November 30, 2007

• NY Times Editorial

Posted in From The Blog-O-Sphere, Politically Speaking tagged at 1:58 pm by Rid

Opinion section, NY Times, Editorial
The Court and the Second Amendment
Published: November 21, 2007

Correction Appended

By agreeing yesterday to rule on whether provisions of the District of Columbia’s stringent gun control law violate the Second Amendment to the Constitution, the Supreme Court has inserted itself into a roiling public controversy with large ramifications for public safety. The court’s move sowed hope and fear among supporters of reasonable gun control, and it ratcheted up the suspense surrounding the court’s current term.

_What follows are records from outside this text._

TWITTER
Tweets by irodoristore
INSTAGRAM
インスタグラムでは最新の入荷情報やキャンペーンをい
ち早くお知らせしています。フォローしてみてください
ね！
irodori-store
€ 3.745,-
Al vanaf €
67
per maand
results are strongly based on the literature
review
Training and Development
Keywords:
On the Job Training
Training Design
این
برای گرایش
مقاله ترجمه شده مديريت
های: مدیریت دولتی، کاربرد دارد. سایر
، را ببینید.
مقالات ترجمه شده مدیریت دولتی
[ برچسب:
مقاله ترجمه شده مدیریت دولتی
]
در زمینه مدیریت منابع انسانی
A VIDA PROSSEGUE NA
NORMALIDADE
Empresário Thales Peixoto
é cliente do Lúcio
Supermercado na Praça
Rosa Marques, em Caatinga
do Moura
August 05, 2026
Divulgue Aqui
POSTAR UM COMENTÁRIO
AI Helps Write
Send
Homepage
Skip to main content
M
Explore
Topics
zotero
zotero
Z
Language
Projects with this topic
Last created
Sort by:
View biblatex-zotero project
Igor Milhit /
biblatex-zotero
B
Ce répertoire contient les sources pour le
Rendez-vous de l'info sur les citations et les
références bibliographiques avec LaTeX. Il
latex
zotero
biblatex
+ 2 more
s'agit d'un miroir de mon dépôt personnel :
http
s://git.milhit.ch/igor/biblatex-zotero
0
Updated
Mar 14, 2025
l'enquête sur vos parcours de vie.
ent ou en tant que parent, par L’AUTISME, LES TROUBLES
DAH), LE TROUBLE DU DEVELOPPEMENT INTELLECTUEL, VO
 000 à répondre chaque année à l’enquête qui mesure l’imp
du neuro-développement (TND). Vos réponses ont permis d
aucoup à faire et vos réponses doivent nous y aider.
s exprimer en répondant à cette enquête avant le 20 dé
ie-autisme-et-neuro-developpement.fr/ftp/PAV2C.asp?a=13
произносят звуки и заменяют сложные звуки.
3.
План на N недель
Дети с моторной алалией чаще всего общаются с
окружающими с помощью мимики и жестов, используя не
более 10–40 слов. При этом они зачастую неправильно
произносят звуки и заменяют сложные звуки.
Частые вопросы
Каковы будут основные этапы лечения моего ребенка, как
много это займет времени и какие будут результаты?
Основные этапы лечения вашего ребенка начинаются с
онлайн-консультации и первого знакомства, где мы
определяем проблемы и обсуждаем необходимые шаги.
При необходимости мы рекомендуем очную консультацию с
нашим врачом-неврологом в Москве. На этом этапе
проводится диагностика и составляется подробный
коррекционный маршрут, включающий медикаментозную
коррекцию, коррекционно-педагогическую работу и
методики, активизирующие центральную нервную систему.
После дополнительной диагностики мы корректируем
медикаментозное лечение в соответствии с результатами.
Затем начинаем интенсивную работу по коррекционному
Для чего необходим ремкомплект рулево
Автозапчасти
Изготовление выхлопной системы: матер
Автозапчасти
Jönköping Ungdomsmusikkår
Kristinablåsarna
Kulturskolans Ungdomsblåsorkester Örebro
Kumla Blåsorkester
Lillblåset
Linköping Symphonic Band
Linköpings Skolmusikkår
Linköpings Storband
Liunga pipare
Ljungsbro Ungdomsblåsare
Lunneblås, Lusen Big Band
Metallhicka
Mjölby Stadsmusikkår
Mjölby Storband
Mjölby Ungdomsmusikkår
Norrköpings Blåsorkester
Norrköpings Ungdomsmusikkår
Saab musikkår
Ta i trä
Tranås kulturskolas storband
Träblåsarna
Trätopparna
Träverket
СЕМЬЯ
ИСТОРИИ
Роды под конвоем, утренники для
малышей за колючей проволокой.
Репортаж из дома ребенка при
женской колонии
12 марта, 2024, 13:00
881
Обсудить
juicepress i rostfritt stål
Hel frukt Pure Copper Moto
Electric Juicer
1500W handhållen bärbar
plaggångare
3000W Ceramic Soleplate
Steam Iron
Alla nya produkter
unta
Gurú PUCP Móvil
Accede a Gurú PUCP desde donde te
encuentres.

The hope, which we share, is that the court will rise above the hard-right ideology of some justices to render a decision respectful of the Constitution’s text and the violent consequences of denying government broad room to regulate guns. The fear is that it will not.

At issue is a 2-to-1 ruling last March by the United States Court of Appeals for the District of Columbia Circuit that found unconstitutional a law barring handguns in homes and requiring that shotguns and rifles be stored with trigger locks or disassembled. The ruling upheld a radical decision by a federal trial judge, who struck down the 31-year-old gun control law on spurious grounds that conform with the agenda of the anti-gun control lobby but cry out for rejection by the Supreme Court.

Much hinges on how the justices interpret the Second Amendment, which says: “A well regulated militia, being necessary to the security of a free state, the right of the people to keep and bear arms, shall not be infringed.”

Opponents of gun control sometimes claim a constitutional prohibition on any serious regulation of individual gun ownership. The court last weighed in on the amendment in 1939, concluding, correctly in our view, that the only absolute right conferred on individuals is for the private ownership of guns that has “some reasonable relationship to the preservation of efficiency of a well-regulated militia.” The federal, state and local governments may impose restrictions on other uses — like the trigger guards — or outright bans on types of weapons. Appellate courts followed that interpretation, until last spring’s departure.

A lot has changed since the nation’s founding, when people kept muskets to be ready for militia service. What has not changed is the actual language of the Constitution. To get past the first limiting clauses of the Second Amendment to find an unalienable individual right to bear arms seems to require creative editing.

Beyond grappling with fairly esoteric arguments about the Second Amendment, the justices need to responsibly confront modern-day reality. A decision that upends needed gun controls currently in place around the country would imperil the lives of Americans.

___________________________________________________________

My Commentary:

Some ask why I put anti-gun articles on my blog. To answer that, I would suggest reading Sun Tzu, The Art of War. He valued positioning in strategy and that position is affected both by objective conditions in the physical environment and the subjective opinions of competitive actors in that environment.

For us (supporters of the Second Amendment) to ignore those advocating the death of your rights will have and is having devastating consequences. We sure as hell better fully understand the “subjective opinions of competitive actors!”

This New Yorks Times Editorial is par for the course. I have highlighted the pertinent comments in the editorial. Because judges do not agree with their ideology, then they are branded activist or radical or right wing or what ever their pejorative dejour is.

I think we should all think long and hard about some of the ramifications of what the author is suggesting. He absolutely hangs his hat on the militia clause and stops there. He completely ignores the very meaning and intent of the Bill of Rights and why James Madison wrote it, plus the documents he drew on to craft the rights. Clearly, the NYTimes author is being intellectually dishonest by ignoring this history and the clear [clear] intent that the first 10 Bill of Rights be rights that are specific to the individual and not collect. It makes zero sense for the 2nd amendment to be the stand out exception to this historic document.

What’s more, have the honest, hard working citizens of Washington D.C. been made safer by the constitutional travesty foisted on them by a few crack pots? In a word, Not Even Close. Murder rates have only risen the last 31 years. In fact, the murder rate  trended down for the 5 years preceding the Orwellian ban on hand guns and the subsequent right for a person to defend themselves. Another failure for social engineers.

No court or political body has the right to prevent me from defending myself or my family. This is a natural right and it must be guarded jealously. The crime and murder problems this country has can not be laid at the feet of honest Americans that carry a concealed weapon or keep one in the house for self-defense. It is, however, a societal marker that etches in history, the point where families and morality have completely broken down.